Скоро они подошли к Метроону, но из задуманной сцены поздравления Диогена ничего не вышло. Старик стоял мрачный, окружённый хмурыми, учениками и горожанами.

   – Что здесь происходит? – спросил Менандр.

   – Изгнание Диогена, – ответил кто-то. – Полемарх предупредил, что по просьбе Антипатра казнит его за безбожие.

   – Казнить – это что! – сказал Диоген, услышавший разговор. – Такое может сделать и скорпион, и кусок черепицы с крыши! Вот если бы я узнал, что наместнику мои слова безразличны, тут бы я счёл себя наказанным. Ну, надо идти. Прощай, моя бочка!

   – Куда же ты? – спросил Менандр.

   – Сперва в Коринф. Откуда не погонят, там и останусь.

   – Мы уйдём с тобой, правда, Кратет? – сказала Гипархия и вытерла слёзы краем платья.

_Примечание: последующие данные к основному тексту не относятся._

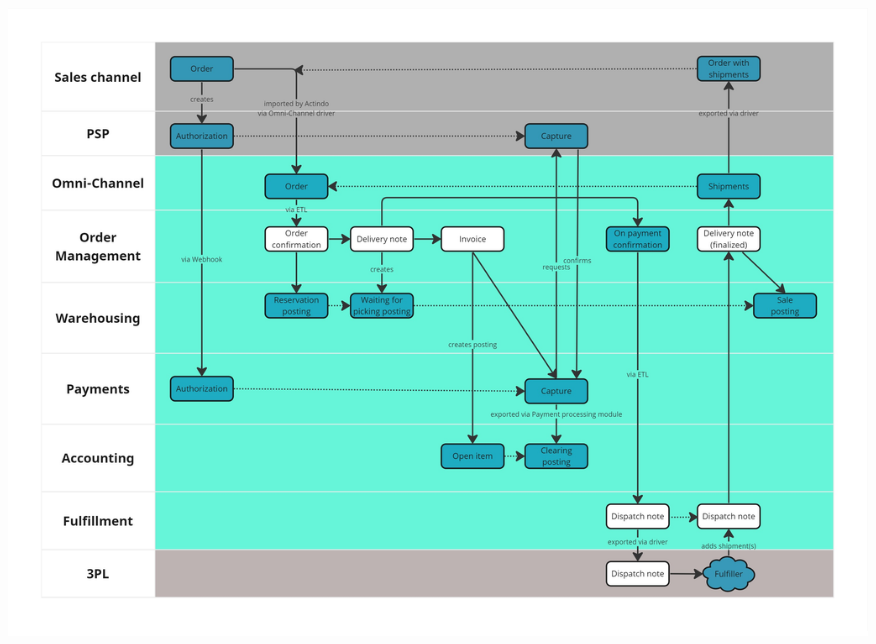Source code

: ![Basic order management process](../../Assets/Screenshots/Core1Platform/BasicPhilosophy/OrderManagementProcess_all.jpg  "[Basic order management process]")


[comment]: <> (Julian: Stimmt das so? Bitte gerne ggf. ergänzen.)
[comment]: <> (Julian: Was gefällt dir besser? Was ist besser lesbar? Ich habe die jetzigen Actindo-Farben benutzt, aber haben sie sich schon geändert? Ich habe übrigens die Terminologie ein wenig angepasst im Vergleich zu deiner ursprünglichen Graphik. Gerne ggf. kommentieren, wenn was nicht passt.)
[comment]: <> (Julian: Ist es wie oben erklärt korrekt oder besser so? -> As soon as the order is placed, the payment service provider creates an authorization that is sent, mostly via Webhooks, to the *Payments* module.)
[comment]: <> (Add Link to Warehousing when available!)
[comment]: <> (Julian: Wir müssen noch klären, ob wir den alten "Reserve-Special" status jetzt als "Waiting for picking" oder "Reserved for open delivery note" benennen.)
[comment]: <> (Julian: Stimmt das? In der Dispatch note in meiner / NoE-Sandbox ist nur Receiver name and ZIP zu sehen. Packaging type ist nicht immer eingetragen. Wie weiß der Fulfiller, welche material/line items er picken/packen muss? Hat er irgendwie/über den Treiber Zugang auf den Lieferschein? Line items sind erst zu sehen, wenn der Fulfiller eine Sendung bestätigt, also unter einer Sendung...)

   – Прощайте, афиняне, – обернулся Диоген к горожанам. – Время от времени власти звереют и начинают изгонять мудрецов. А вскоре оказывается, что их город из столицы мира превратился во фракийскую деревню. Помните это, земляки Антисфена.

Он повернулся и медленно пошёл к улице Шествий, опираясь на свою дубинку, ступая покрасневшими от холода ногами по комкам высохшей грязи. Ученики потянулись за ним, обогнали, окружили Диогена. Кто-то затянул песню, Эпикур узнал известные стихи Кратета.


 
Мне родина – не крепость и не дом,
Мне вся земля – обитель и приют,
В котором – всё, что нужно, чтобы жить...
 

Киники подняли головы и двинулись к Дипилонским воротам той самой дорогой, по которой несколько часов назад прошёл осмеянный Диогеном Афлий. Друзья проводили их до Академии.